Opinion
Case No. 04-21637-TLM.
August 9, 2006
SUMMARY ORDER
On February 17, 2005, Bank One, NA ("Creditor") filed a motion for relief from the § 362(a) stay. Doc. No. 19. That matter was resolved by a Stipulation filed March 11, 2005 (Doc. No. 23), on which an Order was entered the same date (Doc. No. 25). The Stipulation contained a "drop dead" provision providing for stay relief in the event of default and lack of cure following notice.
On July 19, 2005, Creditor filed a notice of default (Doc. No. 26) and on August 17, 2005, an "amended" notice of default (Doc. No. 29). Debtor objected to the same on August 31, 2005 (Doc. No. 30), asserting that all the questioned payments had in fact been made and providing receipts therefore.
Nothing happened thereafter. Neither Creditor nor Debtor took steps to resolve the matter that was outstanding on the record. A year later, Creditor lodged a proposed order. The Court hereby refuses to enter it.
First, the proposed order is nothing more than a "form" document that purports to grant relief from stay based on the February, 2005 motion and the lack of opposition within 20 days ( i.e., a reference to practice under the Court's Local Bankruptcy Rule 4001.2). The proposed order is not only an inapt form document, it does not acknowledge the actual record in this case — the February, 2005 motion was already resolved by the Court's Order, Doc. No. 25.
Second, the proposed order does not address in any regard the status of Debtor's performance under the Stipulation, the existence of any uncured default or, in fact, any of the prior pleadings of record.
Third, the order is tendered some 11 months after the allegedly triggering (and contested) default, reflecting a lack of reasonable diligence and prosecution.
Fourth, the Court's file shows that the chapter 13 plan remains in place and, apparently, is being performed. Given the year-long passage of time since the alleged default (is the Court to believe that there has not been any change whatsoever in any material fact over such a period?) and given the Trustee's position on Debtor's compliance with the confirmed plan, the Court cannot confidently enter any order based on the alleged July and August, 2005, defaults. And, if the order is tendered based on some other default allegedly occurring sometime between then and now, entry of an order would be improper because there has been no filing explaining the default relied upon and no proof of compliance with the notice-of-default provisions of the Stipulation that resolved the initial stay relief motion.
Trustee has so advised the Court, and he has indicated that his outstanding motions to dismiss, Doc. Nos. 31 and 32, are no longer being urged. The Court accepts those informal submissions, for purposes of addressing the instant order, but notes that Trustee should not allow his dismissal motions to simply languish on the record without being advanced or withdrawn. Given his current position, Trustee should promptly withdraw both motions.
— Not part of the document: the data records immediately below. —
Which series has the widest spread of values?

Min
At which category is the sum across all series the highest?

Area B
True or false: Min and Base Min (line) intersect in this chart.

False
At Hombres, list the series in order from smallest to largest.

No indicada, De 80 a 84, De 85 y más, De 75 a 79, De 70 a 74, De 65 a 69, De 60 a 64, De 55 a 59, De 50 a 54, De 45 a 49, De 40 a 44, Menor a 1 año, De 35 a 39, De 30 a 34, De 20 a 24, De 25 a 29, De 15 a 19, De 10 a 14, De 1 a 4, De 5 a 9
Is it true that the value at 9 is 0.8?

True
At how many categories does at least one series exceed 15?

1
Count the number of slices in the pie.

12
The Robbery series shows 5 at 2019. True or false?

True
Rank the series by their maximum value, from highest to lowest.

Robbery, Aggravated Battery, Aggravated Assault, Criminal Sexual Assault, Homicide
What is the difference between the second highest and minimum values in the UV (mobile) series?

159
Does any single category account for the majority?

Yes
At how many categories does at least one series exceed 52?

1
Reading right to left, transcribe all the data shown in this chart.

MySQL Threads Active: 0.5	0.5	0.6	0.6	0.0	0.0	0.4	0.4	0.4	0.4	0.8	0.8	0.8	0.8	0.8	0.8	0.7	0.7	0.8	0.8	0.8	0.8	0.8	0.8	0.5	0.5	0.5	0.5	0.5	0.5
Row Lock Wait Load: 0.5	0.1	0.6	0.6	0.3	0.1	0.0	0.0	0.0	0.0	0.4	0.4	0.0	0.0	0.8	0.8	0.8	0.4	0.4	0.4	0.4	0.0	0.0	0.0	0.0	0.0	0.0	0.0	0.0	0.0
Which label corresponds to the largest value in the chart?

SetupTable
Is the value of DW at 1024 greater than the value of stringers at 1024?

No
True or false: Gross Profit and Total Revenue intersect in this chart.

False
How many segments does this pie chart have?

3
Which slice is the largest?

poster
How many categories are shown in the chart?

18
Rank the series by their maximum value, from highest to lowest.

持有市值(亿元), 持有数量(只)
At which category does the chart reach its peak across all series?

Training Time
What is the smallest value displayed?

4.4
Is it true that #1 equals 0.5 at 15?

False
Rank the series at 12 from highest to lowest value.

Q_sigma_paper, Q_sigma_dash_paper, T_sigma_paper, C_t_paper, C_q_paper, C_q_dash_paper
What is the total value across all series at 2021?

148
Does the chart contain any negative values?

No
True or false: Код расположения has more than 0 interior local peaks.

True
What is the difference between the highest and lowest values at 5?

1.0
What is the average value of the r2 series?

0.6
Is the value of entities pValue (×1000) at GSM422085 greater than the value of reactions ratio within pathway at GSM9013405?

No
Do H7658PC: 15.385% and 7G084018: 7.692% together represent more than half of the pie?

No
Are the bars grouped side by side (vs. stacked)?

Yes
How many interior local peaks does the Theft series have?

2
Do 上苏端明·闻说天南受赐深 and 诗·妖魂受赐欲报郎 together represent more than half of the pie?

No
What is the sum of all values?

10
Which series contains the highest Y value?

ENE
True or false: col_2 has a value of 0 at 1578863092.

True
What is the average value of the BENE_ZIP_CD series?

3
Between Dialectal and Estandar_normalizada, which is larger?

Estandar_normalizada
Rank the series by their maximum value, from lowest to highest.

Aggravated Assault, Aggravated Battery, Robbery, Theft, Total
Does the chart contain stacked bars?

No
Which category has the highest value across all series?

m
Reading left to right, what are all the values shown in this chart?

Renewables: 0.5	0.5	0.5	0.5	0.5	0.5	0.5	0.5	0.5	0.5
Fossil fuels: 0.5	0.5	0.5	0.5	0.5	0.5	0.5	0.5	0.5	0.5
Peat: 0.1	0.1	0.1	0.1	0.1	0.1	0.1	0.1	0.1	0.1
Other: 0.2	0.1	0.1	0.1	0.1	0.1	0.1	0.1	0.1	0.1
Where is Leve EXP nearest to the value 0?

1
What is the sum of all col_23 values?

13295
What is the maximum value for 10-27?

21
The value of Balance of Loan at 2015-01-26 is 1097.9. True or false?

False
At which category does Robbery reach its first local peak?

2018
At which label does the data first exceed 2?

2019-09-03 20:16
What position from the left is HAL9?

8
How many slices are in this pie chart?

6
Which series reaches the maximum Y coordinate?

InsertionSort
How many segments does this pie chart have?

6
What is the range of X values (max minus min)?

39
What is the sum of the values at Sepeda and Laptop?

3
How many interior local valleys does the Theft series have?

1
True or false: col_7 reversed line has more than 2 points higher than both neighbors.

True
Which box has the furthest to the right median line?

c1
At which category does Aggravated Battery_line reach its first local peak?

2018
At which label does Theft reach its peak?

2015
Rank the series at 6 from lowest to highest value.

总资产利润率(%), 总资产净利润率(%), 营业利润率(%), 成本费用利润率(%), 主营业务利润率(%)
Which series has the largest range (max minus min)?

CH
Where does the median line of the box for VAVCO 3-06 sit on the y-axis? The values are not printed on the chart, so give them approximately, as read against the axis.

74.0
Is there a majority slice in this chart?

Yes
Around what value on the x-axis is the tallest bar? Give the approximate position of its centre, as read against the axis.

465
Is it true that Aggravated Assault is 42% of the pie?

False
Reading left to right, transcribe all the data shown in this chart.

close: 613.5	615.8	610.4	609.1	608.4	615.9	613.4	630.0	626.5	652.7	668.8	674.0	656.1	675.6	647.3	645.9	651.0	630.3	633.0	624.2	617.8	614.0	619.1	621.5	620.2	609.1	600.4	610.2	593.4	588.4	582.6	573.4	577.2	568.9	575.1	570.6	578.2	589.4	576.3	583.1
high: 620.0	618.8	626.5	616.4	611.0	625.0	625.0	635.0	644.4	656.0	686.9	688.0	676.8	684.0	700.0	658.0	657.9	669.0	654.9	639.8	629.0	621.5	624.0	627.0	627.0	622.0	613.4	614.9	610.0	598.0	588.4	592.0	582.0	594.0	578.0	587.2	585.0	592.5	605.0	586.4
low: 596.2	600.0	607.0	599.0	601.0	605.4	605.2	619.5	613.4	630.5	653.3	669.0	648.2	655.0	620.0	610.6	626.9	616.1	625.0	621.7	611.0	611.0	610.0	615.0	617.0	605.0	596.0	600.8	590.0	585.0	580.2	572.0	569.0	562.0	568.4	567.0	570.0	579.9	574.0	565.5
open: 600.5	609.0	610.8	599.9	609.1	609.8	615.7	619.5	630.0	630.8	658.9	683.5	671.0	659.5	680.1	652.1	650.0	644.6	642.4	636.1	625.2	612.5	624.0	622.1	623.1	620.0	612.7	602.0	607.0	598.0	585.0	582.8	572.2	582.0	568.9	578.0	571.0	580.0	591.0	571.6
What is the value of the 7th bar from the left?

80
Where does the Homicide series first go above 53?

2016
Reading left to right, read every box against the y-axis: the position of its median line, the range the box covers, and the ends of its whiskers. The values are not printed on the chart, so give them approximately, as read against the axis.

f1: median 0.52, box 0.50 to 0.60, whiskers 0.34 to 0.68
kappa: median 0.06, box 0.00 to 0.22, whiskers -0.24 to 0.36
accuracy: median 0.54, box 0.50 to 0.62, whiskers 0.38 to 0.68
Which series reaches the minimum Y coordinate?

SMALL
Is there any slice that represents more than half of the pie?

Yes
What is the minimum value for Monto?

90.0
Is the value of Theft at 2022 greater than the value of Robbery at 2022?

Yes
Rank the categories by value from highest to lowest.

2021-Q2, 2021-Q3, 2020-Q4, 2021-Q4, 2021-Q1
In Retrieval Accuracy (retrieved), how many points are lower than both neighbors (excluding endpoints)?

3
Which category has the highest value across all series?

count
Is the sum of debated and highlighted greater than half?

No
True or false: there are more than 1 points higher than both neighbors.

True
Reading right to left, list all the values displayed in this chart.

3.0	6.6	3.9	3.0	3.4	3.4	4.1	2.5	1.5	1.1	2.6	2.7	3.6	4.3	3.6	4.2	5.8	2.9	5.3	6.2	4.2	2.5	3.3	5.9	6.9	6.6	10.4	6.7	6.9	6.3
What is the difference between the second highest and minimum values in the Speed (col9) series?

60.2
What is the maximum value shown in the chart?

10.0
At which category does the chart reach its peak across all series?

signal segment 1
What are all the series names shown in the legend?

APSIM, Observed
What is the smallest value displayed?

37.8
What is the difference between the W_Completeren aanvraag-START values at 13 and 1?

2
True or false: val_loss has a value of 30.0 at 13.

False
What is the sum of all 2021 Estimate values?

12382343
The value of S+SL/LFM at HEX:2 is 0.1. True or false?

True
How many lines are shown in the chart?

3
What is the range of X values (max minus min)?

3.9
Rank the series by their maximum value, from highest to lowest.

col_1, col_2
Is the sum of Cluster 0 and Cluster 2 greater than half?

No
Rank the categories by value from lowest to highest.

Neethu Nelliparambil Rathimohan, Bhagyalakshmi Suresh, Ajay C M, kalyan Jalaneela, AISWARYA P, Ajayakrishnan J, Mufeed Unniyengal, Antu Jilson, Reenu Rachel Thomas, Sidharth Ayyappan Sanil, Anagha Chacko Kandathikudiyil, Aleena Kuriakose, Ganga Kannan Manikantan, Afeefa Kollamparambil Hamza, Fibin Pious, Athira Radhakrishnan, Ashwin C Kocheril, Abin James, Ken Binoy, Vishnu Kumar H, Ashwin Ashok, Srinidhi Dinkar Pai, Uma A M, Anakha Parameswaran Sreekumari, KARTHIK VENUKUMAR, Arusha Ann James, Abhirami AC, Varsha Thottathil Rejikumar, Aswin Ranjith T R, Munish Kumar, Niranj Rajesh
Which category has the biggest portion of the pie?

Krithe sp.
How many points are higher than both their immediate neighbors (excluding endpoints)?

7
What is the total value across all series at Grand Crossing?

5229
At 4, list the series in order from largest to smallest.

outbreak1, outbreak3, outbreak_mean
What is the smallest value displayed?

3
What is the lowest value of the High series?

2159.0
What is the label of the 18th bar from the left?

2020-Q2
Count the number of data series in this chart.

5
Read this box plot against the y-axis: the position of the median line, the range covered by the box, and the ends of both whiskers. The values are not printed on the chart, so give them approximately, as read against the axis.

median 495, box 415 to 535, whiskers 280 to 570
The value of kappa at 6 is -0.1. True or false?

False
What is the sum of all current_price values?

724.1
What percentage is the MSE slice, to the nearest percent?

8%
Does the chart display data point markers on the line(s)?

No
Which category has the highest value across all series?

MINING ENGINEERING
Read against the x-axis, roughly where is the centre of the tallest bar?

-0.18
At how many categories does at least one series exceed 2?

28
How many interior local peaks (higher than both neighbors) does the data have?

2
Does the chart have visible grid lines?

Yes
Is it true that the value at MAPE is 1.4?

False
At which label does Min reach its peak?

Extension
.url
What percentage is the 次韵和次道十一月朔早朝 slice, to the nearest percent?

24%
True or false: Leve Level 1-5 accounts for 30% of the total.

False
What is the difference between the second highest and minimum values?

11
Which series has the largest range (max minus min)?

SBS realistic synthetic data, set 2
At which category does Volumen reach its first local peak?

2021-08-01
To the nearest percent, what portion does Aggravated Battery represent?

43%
Fifth, there is no indication that Creditor advised Debtor that it was submitting in the summer of 2006 a proposed order on the one-year old, almost certainly stale, and expressly contested default notice. Under the circumstances, this raises questions of adequate notice and due process.
For the foregoing reasons, Creditor's request for entry of its tendered order terminating the stay is not adequately supported. The request is DENIED.